Short-answer chart tasks
== Segment start ==
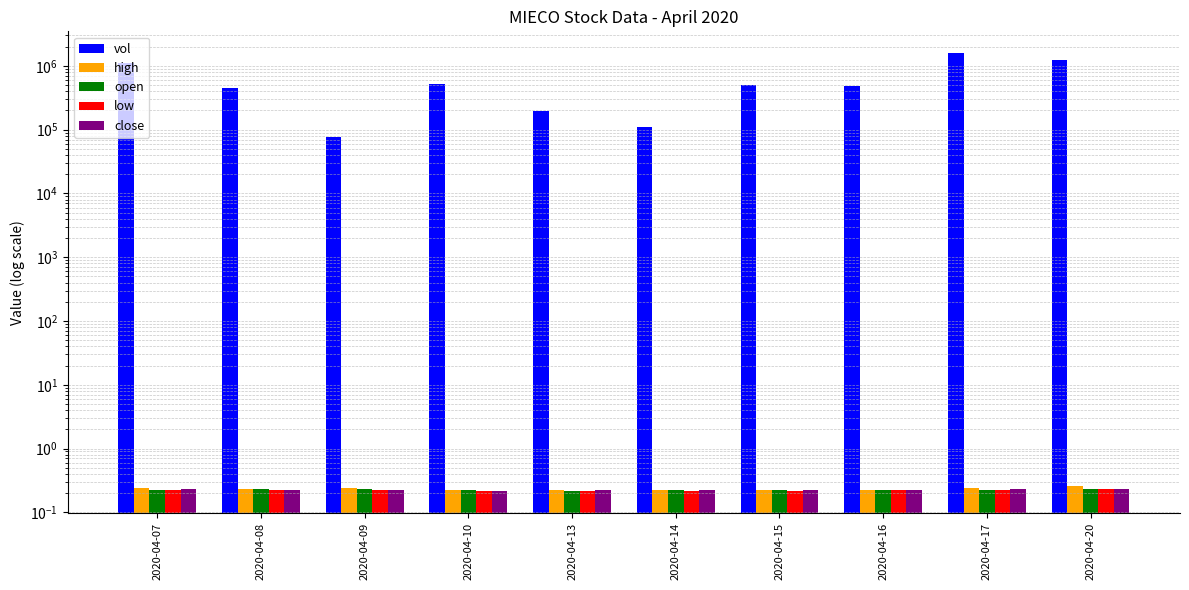

What is the total value across all series at 2020-04-08?

456000.9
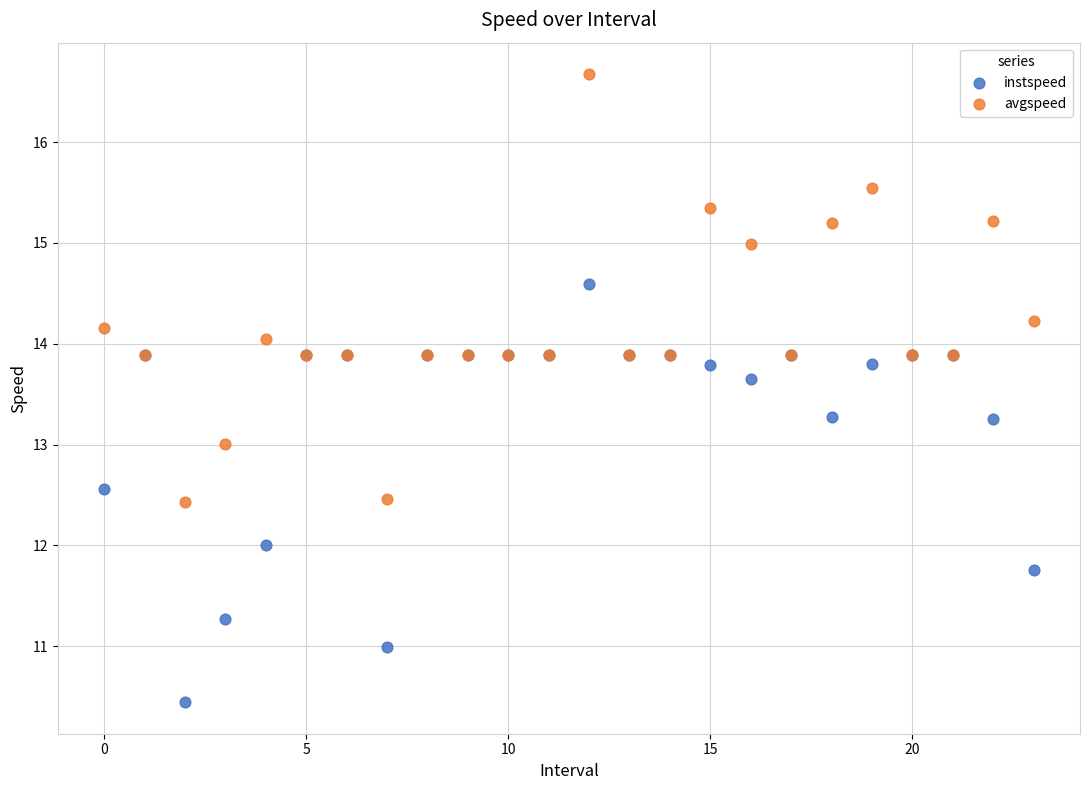

Which series reaches the minimum Y coordinate?

instspeed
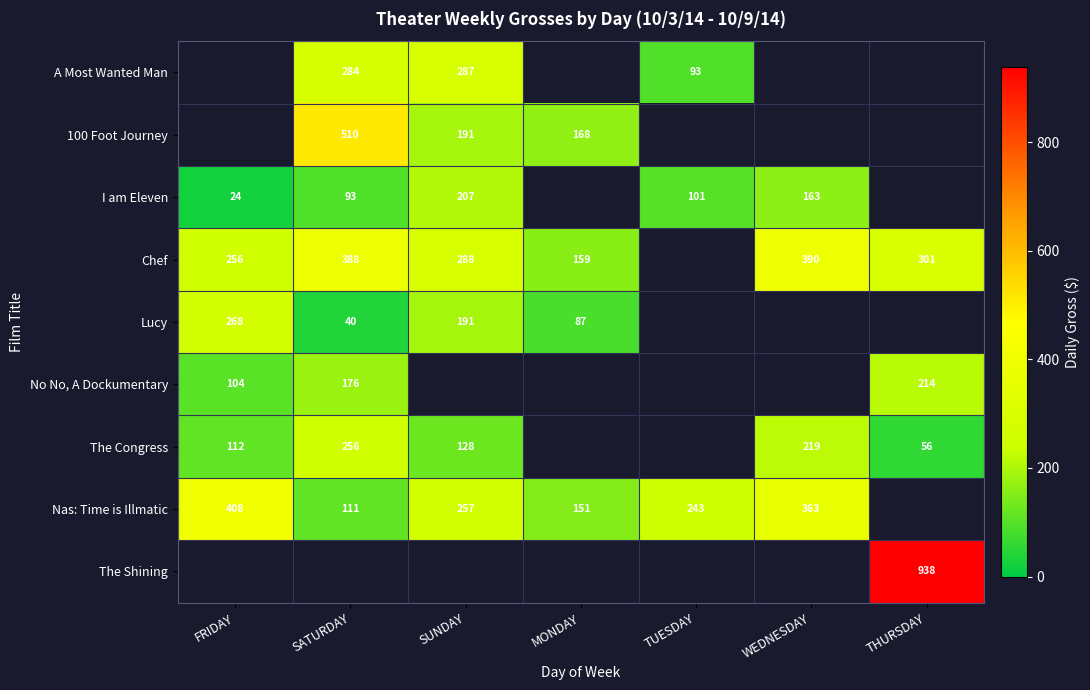

The Nas: Time is Illmatic series shows 85 at SUNDAY. True or false?

False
== Segment end ==
**What the task asks**
Rewrite all the records above with every "series" swapped for "line", changing nothing else. Leave the pictures out of your answer.

**Answer box**
What is the total value across all line at 2020-04-08?

456000.9

Which line reaches the minimum Y coordinate?

instspeed

The Nas: Time is Illmatic line shows 85 at SUNDAY. True or false?

False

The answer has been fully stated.